Le fait marquant de ce mois de juin au niveau de la wilaya de Bouira, est incontestablement la propagation de la bactérie de brucellose et sa transmission vers l’homme. Depuis le 30 juillet dernier, pas moins de 18 cas d’infection umaine (le dernier en date a été dépisté avant-hier), ont été diagnostiqués par les services hospitaliers de Bouira. Mais peut-on vraiment parler d’épidémie ? Dans cet entretien, le docteur Gourari, médecin infectiologue au niveau de l’EPH de Bouira est catégorique, « on peut parler effectivement d’épidémie », a-t-il déclaré. Le mot est lâché et c’est une première ! Car ni les services de la DSP ni ceux de la DSA ne voulaient évoquer ce terme « épidémie », du fait qu’il sous entende que la situation est grave. Notre interlocuteur, en sa qualité d’infectiologue, a pour mission de soigner tous les malades atteints de brucellose, depuis la déclaration du premier cas de cette maladie. Il a bien voulu répondre à nos questions sur la situation générée par cette maladie, qui sème une certaine panique parmi la population.
La Dépêche de Kabylie : Le service de médecine interne femme a accueilli ce matin (lundi) un nouveau cas de brucellose. C’est une femme de 44 ans. Elle est originaire de Taghzout, dans la daïra de Haïzer. A combien se portent le total de cas depuis la déclaration de cette maladie ?

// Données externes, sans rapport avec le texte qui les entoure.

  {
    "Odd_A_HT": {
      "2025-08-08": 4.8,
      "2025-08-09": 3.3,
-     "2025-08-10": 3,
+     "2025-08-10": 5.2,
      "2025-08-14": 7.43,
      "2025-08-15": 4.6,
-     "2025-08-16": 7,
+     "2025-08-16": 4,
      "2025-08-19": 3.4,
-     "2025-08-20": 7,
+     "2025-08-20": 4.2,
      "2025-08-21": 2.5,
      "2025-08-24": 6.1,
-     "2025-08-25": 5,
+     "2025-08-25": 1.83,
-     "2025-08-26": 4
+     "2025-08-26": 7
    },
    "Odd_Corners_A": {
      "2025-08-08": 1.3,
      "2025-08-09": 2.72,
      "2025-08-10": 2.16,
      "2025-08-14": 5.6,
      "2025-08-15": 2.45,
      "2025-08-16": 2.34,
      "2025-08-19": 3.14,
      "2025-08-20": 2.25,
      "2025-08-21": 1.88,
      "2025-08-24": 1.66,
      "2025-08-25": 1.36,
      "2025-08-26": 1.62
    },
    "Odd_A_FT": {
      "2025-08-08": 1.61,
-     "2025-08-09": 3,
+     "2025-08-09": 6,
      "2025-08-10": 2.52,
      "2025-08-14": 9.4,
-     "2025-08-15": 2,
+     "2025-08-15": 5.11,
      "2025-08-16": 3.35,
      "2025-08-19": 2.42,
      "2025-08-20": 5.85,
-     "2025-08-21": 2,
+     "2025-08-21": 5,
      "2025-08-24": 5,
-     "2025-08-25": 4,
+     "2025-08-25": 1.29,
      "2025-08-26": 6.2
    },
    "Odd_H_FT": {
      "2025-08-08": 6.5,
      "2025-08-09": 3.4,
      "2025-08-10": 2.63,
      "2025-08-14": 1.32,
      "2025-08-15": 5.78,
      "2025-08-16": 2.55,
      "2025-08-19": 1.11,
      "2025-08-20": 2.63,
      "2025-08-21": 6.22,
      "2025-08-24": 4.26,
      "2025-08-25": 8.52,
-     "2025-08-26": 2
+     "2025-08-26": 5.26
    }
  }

Dr Ahmed Gourari : à 18. Le premier cas date du 30 juillet. Le malade a quitté la consultation au moment où vous êtes entrés. Comme vous avez pu voir, il se porte très bien. Il vient pour un contrôle et pour son traitement qu’il n’a pas encore terminé. Je l’envoie faire une radio chez un rhumatologue pour voir si les douleurs lombaires, dont il se plaint un peu quelque fois, ne sont pas une complication due à la brucellose. Le dernier malade a quitté mon service hier (dimanche).
DDK : Il ne reste plus à l’hôpital que ce nouveau cas. Peut-on parler d’épidémie, puisque, d’après nos informations, au moins quatre localités sont touchées : Taghzout d’où la maladie est partie, Oued El Bardi, Saïd Abid et El Hachimia ?

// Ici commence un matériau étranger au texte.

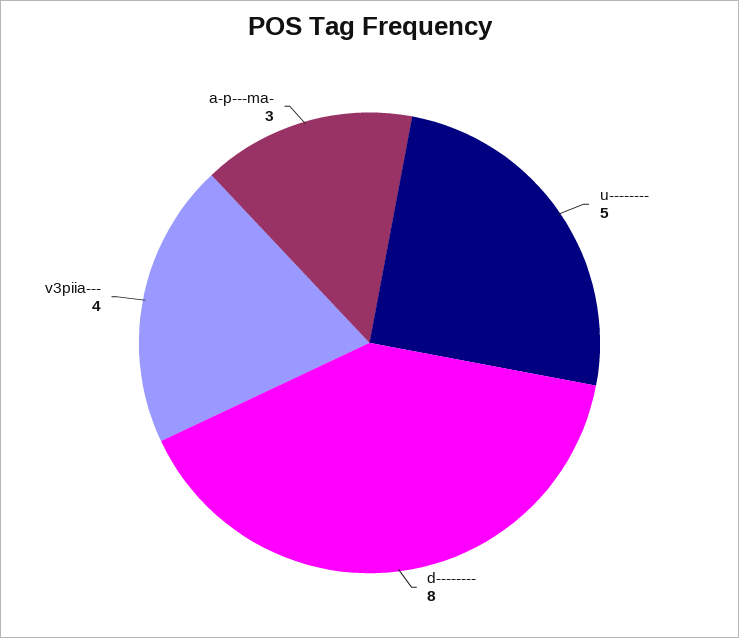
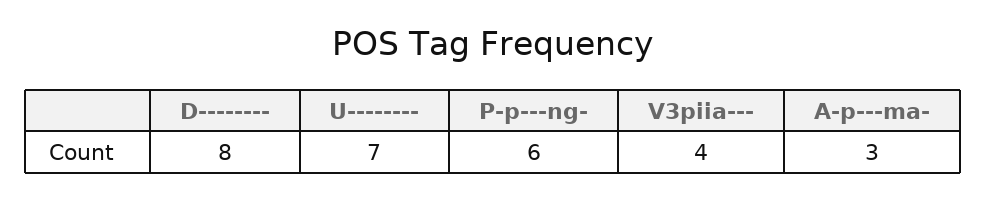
  {
-   "u--------": 5,
+   "u--------": 7,
    "d--------": 8,
    "v3piia---": 4,
-   "a-p---ma-": 3
+   "a-p---ma-": 3,
+   "P-p---ng-": 6
  }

Dr Gourari : Certes. Au-delà de 4 à 5 cas, on peut parler effectivement d’épidémie. Avec 18 cas déclarés, la question ne se pose plus. Mais la maladie n’a touché que deux localités et non quatre. Tous les cas ont été enregistrés à Taghzout et Oued El Bardi, avec deux cas seulement pour cette localité au Sud de la wilaya.
DDK : Est-ce une maladie mortelle ? Et le traitement qu’on donne à cet effet est-il efficace à cent pour cent ?
Dr Gourari : Elle n’est pas grave, lorsqu’elle est détectée à temps et prise en charge convenablement. Mais les complications auxquelles elle expose, peuvent être parfois mortelles en cas de dépistage tardif ou de prise en charge incorrecte. Le traitement est généralement administré par voie orale et dure 6 semaines. C’est de la Doxycilline et de la Rifamycine.
DDK : Quelles sont ces complications auxquelles vous faites allusions et qui, selon vous, sont plus graves encore si la maladie n’est pas traitée de façon radicale ?
Dr Gourari : La maladie se manifeste comme vous savez, par trois signes cliniques: forte fièvre, douleurs articulaires aigües et une grande faiblesse. Elle peut toucher les os et les articulations dans une proportion comprise entre 65% et 80%, comme elle peut atteindre 10% les organes gynéco-urinaires et provoquer la stérilité chez les patients. Chez les neuro-méningés, on observe le même taux de complication, alors qu’il est de 2 à 3% chez les cardiopathes et tout aussi faible chez les hépatospléniques.
DDK : Quels conseils donnerez-vous au consommateur de lait cru et autres dérivés ?
Dr Gourari : Mes conseils s’adressent à deux catégories de gens : d’abord ne consommer de lait que bien bouilli et de la viande que bien cuite. Pour les seconds, qui sont en contact direct avec les animaux, je leur recommande de se servir toujours de gants et d’utiliser de l’eau de Javel pour désinfecter les lieux susceptibles d’être contaminés. Et bien sûr abattre les bêtes atteintes de cette maladie.